When patients enter a hospital for surgery, patients trust the surgeon and staff to treat the complication that requires operation. When the incompetence of hospital staff causes a patient to have an improper amputation, it is a shocking example of malpractice. While improper amputations are rare, malpractice of this magnitude can be life altering. Experienced medical malpractice attorneys may be able to assist patients that have had improper amputations in recovering compensation for medical costs, lost wages, and pain and suffering.
Types of Improper Amputation
Any body part that can be amputated can be improperly amputated, including:
Causes of Improper Amputation
In some cases, a miscommunication between the referring physician and the surgeon is the cause of improper amputation. In other cases, the incompetence of a surgeon or surgical team may cause the wrong body part to be amputated. In rare cases, an amputation is performed because of life-threatening complications that occur during surgery. If an improper amputation is performed because of complications, the case may become more complicated than amputations that are a result of physician error.
Proving negligence in the case of an improper amputation is similar to proving negligence in other cases. The patient must show that there was a doctor/patient relationship that implied a duty of care. The patient must then show how that duty of care was breached and how that breach caused harm. In the case of physician error, medical records denoting the condition that the patient entered surgery for and evidence showing the improper amputation that occurred during the surgery may help to prove negligence.
Surgery Resulting from Complications
When an improper amputation was performed due to life-threatening complications that occurred during the surgery, it may or may not be considered negligence. A deciding factor in these types of cases is the physician’s duty to inform. If the physician informed the patient of the possible risks inherent in the surgery, including the possible need to amputate, it may not be considered negligence. If the patient was not informed of these risks, it may be considered a breach of duty.
Improper Amputation Complications
Amputations have a risk of complications, including osteoporosis and osteoarthritis. Lower limb amputations may also cause back pain and other complications due to ill-fitting prosthetics. If complications arise from an improper amputation, the medical facility and the operating staff may be liable for all medical costs associated with those complications.
Improper Amputation Liability
When acts of gross negligence such as improper amputation occur, the hospital is typically held vicariously liable.
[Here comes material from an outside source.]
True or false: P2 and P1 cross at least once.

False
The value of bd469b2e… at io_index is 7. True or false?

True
Depending on the details of the case, the operating surgeon and referring physician may also be liable. If the actions of nurses or other hospital staff during the surgery contributed to the improper amputation, these parties may also be held accountable for negligence.
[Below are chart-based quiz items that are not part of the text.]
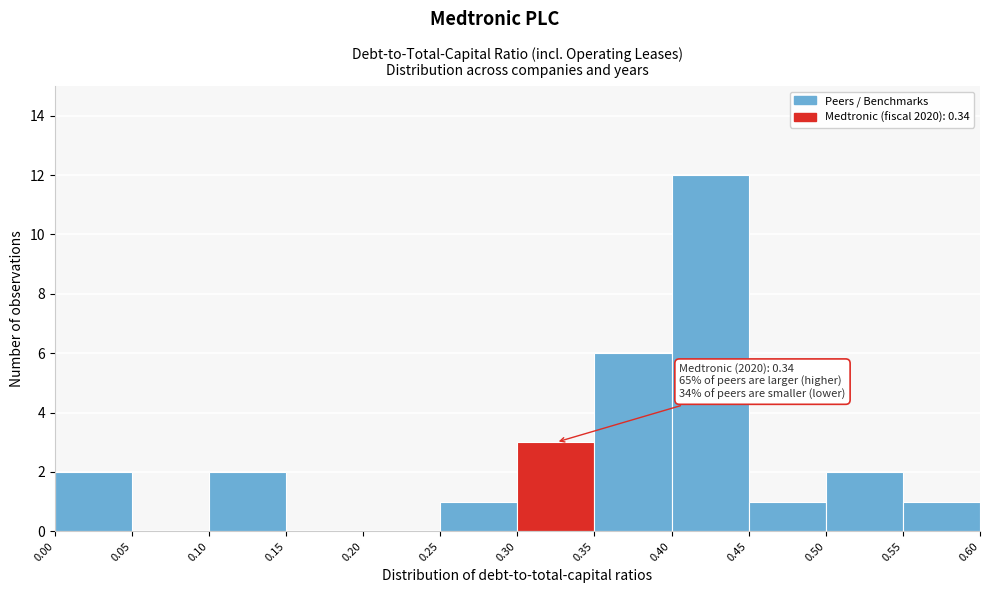

Over which range of the x-axis is the bar tallest?

0.40 to 0.45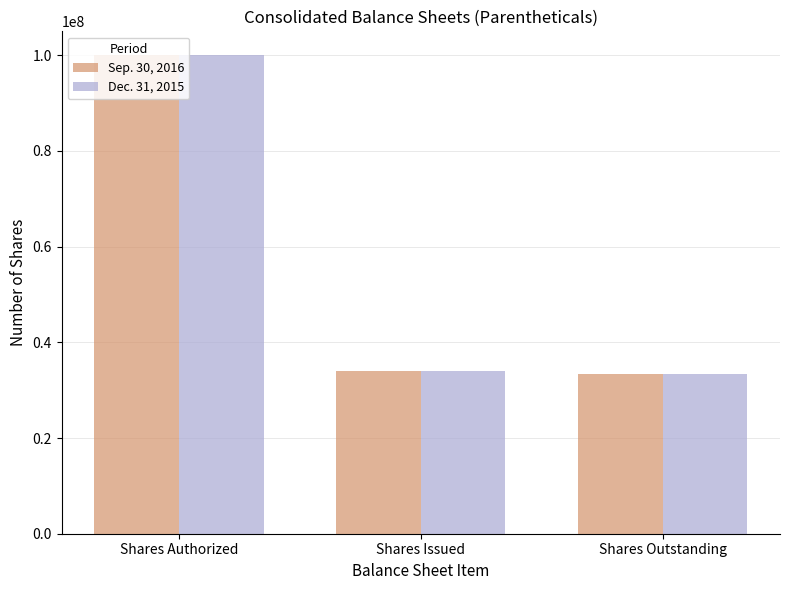

Which category has the highest value in the Sep. 30, 2016 series?

Shares Authorized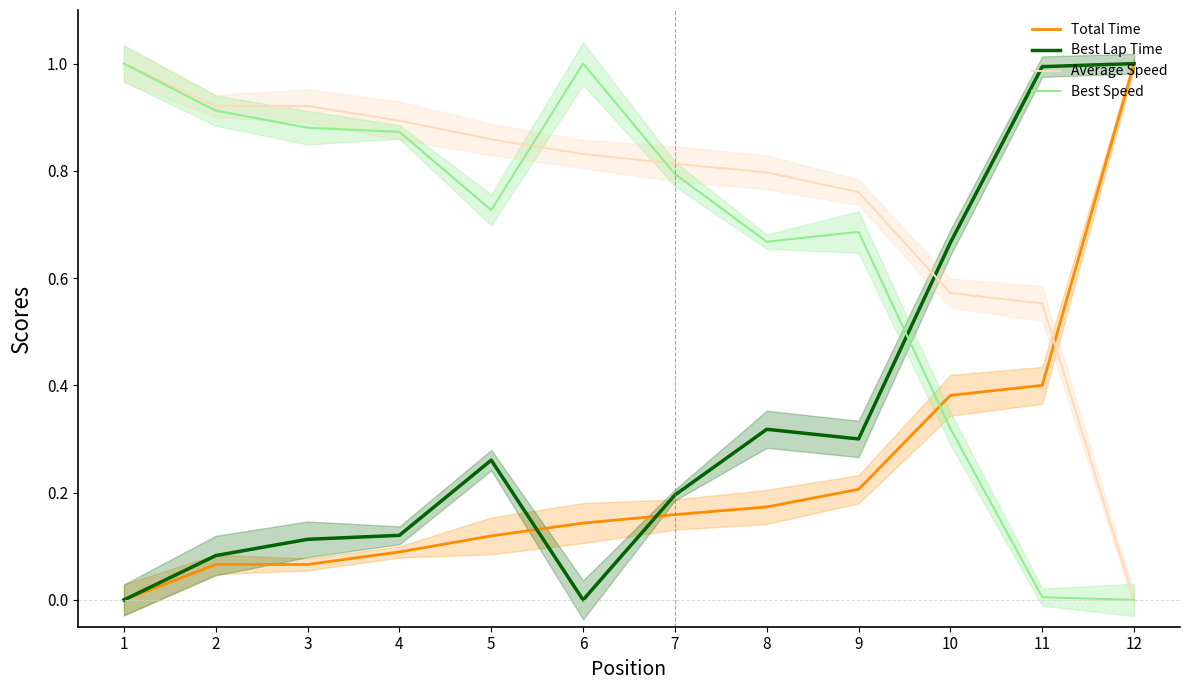

What is the value of the Best Speed point at the 4th from the left?

0.9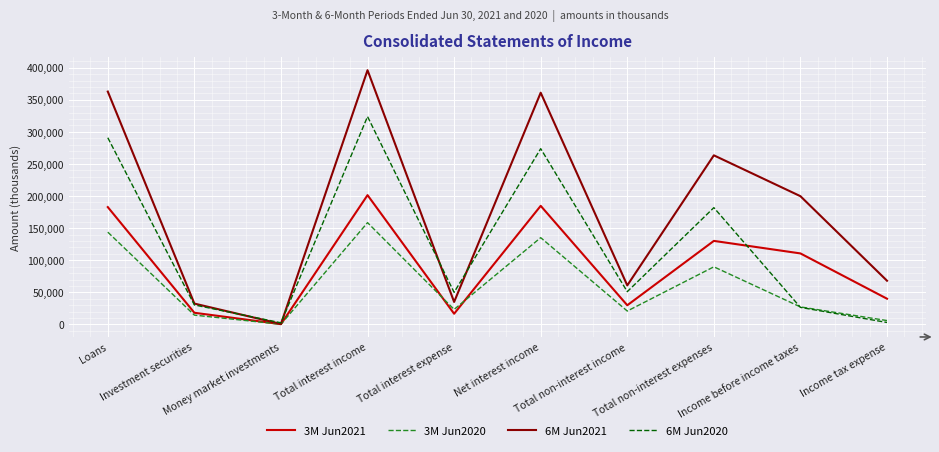

What is the average value of the 3M Jun2021 series?

91518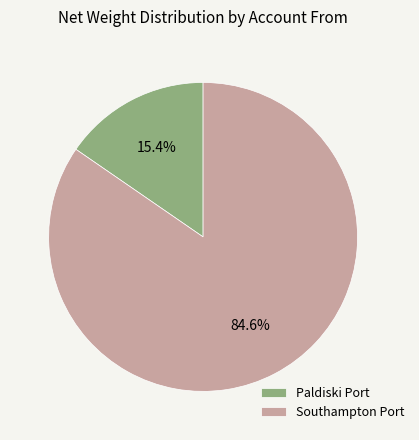

Approximately how many times larger is the value at Paldiski Port compared to Southampton Port?

0.2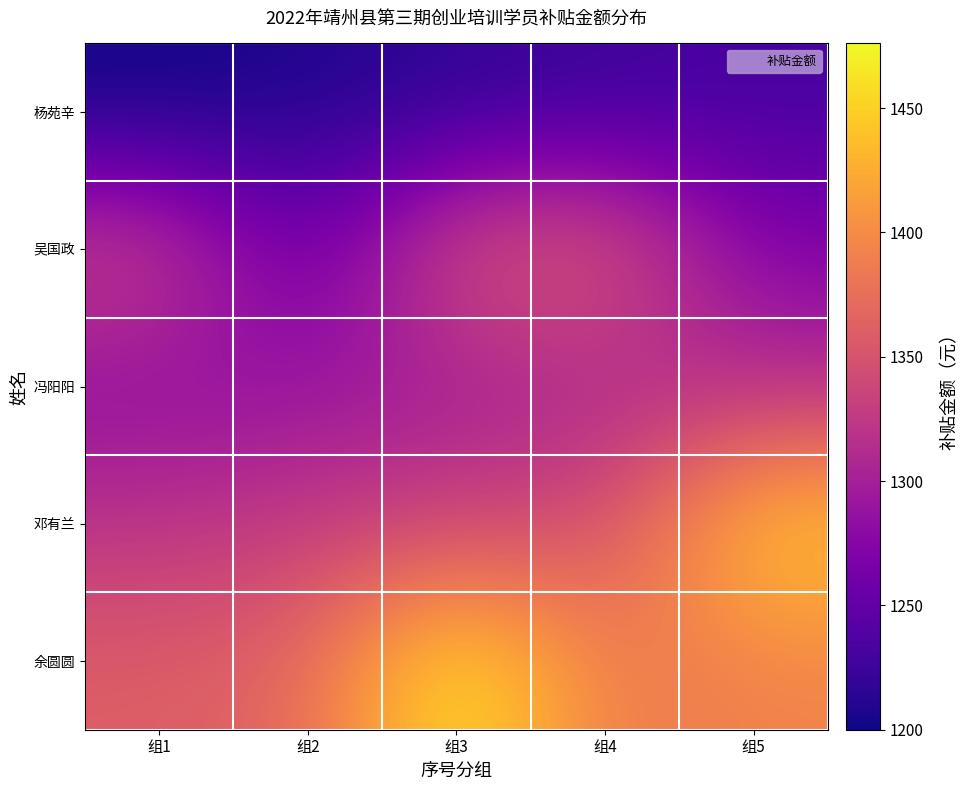

Which label corresponds to the largest value in the chart?

组3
Improper Amputation Compensation
Compensation for improper amputation may be more complicated than other types of medical malpractice cases. High quality prosthetic limbs may be much more expensive than lower quality prosthetics. Depending upon the circumstances of the case, a court may allow a patient to be compensated for higher quality prosthetics. The patient may also be compensated for future medical costs stemming from the improper amputation.
Lost Future Wages
Amputations often render patients unable to perform past job duties. An experienced medical malpractice attorney may be able to help a patient prove that the same wages cannot be achieved without the use of the body part that was amputated, if applicable. If this is the case, the hospital may be liable for covering the cost of the patient’s expected future wages.
Loss of Consortium
In some cases, family members of improper amputation victims may be able to collect damages for a loss of consortium. This depends upon the body part that was amputated and the details of the family relationship. The ability to collect damages for loss of consortium may vary between jurisdictions.